Other Desert Cities is a superb, viciously funny but dark family drama that is the perfect start to The Old Vic's exciting in-the-round season.

Set in the desert city of Palm Springs, California in 2004, Other Desert Cities is a story about a family, the Wyeths, that is riven with conflict, divided in every way. The parents Lyman (Peter Egan) and Polly Wyeth (Sinéad Cusack) are veterans of the Republican party, deeply conservative in outlook, and a complete antithesis to Brooke (Martha Plimpton), their eldest daughter, a writer who is visiting for Christmas from her home in New York.

Scruffy, liberal and recovering from a nervous breakdown, Brooke has thrown all her energies into writing her new novel, one that she wants to share with her parents, as well as her brother Trip (Daniel Lapaine) and her aunt Silda (Clare Higgins) (who, herself, is fresh out of rehab).

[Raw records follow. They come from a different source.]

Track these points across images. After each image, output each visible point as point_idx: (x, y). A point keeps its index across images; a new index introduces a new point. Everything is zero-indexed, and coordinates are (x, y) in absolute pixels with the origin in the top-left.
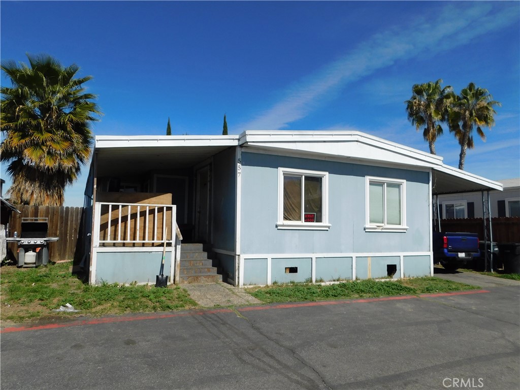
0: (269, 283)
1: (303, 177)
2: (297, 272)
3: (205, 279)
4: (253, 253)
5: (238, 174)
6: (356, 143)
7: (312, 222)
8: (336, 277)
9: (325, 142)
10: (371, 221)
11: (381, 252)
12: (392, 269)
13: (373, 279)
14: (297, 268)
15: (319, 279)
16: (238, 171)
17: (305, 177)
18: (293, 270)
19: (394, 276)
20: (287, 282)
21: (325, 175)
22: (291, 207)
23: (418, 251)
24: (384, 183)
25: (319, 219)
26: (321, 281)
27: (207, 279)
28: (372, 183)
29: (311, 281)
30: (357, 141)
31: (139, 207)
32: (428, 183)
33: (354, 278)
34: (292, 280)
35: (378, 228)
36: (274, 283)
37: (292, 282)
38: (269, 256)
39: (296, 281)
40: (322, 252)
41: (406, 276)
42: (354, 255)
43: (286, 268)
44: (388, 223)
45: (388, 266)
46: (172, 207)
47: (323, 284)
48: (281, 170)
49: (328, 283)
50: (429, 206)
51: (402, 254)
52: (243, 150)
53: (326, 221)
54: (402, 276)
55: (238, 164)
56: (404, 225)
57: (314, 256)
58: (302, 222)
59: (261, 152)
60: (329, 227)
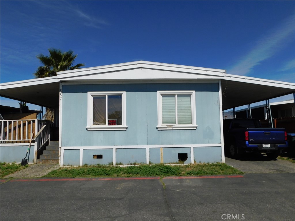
0: (81, 164)
1: (107, 96)
2: (102, 158)
3: (52, 161)
4: (70, 146)
5: (60, 99)
6: (141, 69)
7: (114, 125)
8: (132, 162)
9: (114, 71)
10: (164, 123)
11: (172, 144)
12: (183, 157)
13: (165, 164)
14: (102, 155)
15: (119, 163)
16: (60, 97)
17: (108, 96)
18: (100, 157)
19: (185, 162)
20: (95, 164)
21: (123, 94)
22: (98, 116)
23: (209, 143)
24: (175, 94)
25: (120, 123)
26: (121, 164)
27: (53, 161)
28: (163, 95)
29: (113, 164)
30: (141, 68)
31: (22, 121)
32: (218, 91)
33: (148, 163)
34: (98, 163)
35: (168, 127)
36: (85, 165)
37: (98, 165)
38: (81, 148)
39: (101, 164)
40: (122, 145)
41: (196, 162)
42: (148, 147)
43: (94, 156)
44: (178, 123)
45: (179, 154)
46: (35, 121)
47: (121, 166)
48: (89, 93)
49: (125, 166)
50: (219, 108)
51: (192, 146)
52: (63, 84)
53: (124, 124)
54: (193, 162)
55: (60, 93)
56: (194, 124)
57: (114, 148)
58: (107, 126)
59: (76, 84)
60: (127, 128)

Only the book she written is no gift. Instead it is a memoir, an exposé, on the darkest secret her family holds - the suicide of her older brother Henry some 30 years before following his involvement in a left-wing radical movement that bombed an army recruitment centre.

Written by Jon Robin Baitz, this play, a drama with a sting in its tail, was a finalist for the 2012 Pulitzer Prize for Drama - and rightly so. The pacing is tight and holds your attention completely.

And it's not just the writing that impresses - the acting from each member of the stellar cast is superb.

On paper, roles such as 'alcoholic out of rehab,' 'Republican wife modelled on Barbara Bush,' and 'liberal leaning manic depressive writer' could all be clichés but here, each character is multi-layered, complex and as self-deceiving as they are deceitful.

Sinéad Cusack is outstanding as Polly, the mother holding herself and her family together. Her ability to be simultaneously loving and poisonous is as scary as it is splendid.

Martha Plimpton, in her West-End debut, gives a passionate and weighty performance as Brooke, the firestarter as desperate for her parents' validation as she is to provoke them.

Lindsay Posner's staging, with its close-quarters verbal sparring, is served superbly by the reconfiguration of the Old Vic into an in-the-round setting.

As soon as you walk in to the auditorium, the new layout grabs you. It is wonderful, and clearly a lot of effort has gone into the transformation as the changes weave seamlessly into the Old Vic's existing décor and structure.

However those up in the Lilian Baylis circle, up in the gods, are likely to miss out on a lot of the benefits to this intimate set-up, being so far removed from the heart of the action.

The Old Vic works hard to obtain corporate sponsorship and other financial support to support their work but with the premium seats in the stalls priced at £75 and £53, those seats that get the best out of this new configuration, it's clear that the challenges that exist in bringing new audiences, a broader demographic, in to theatre remain.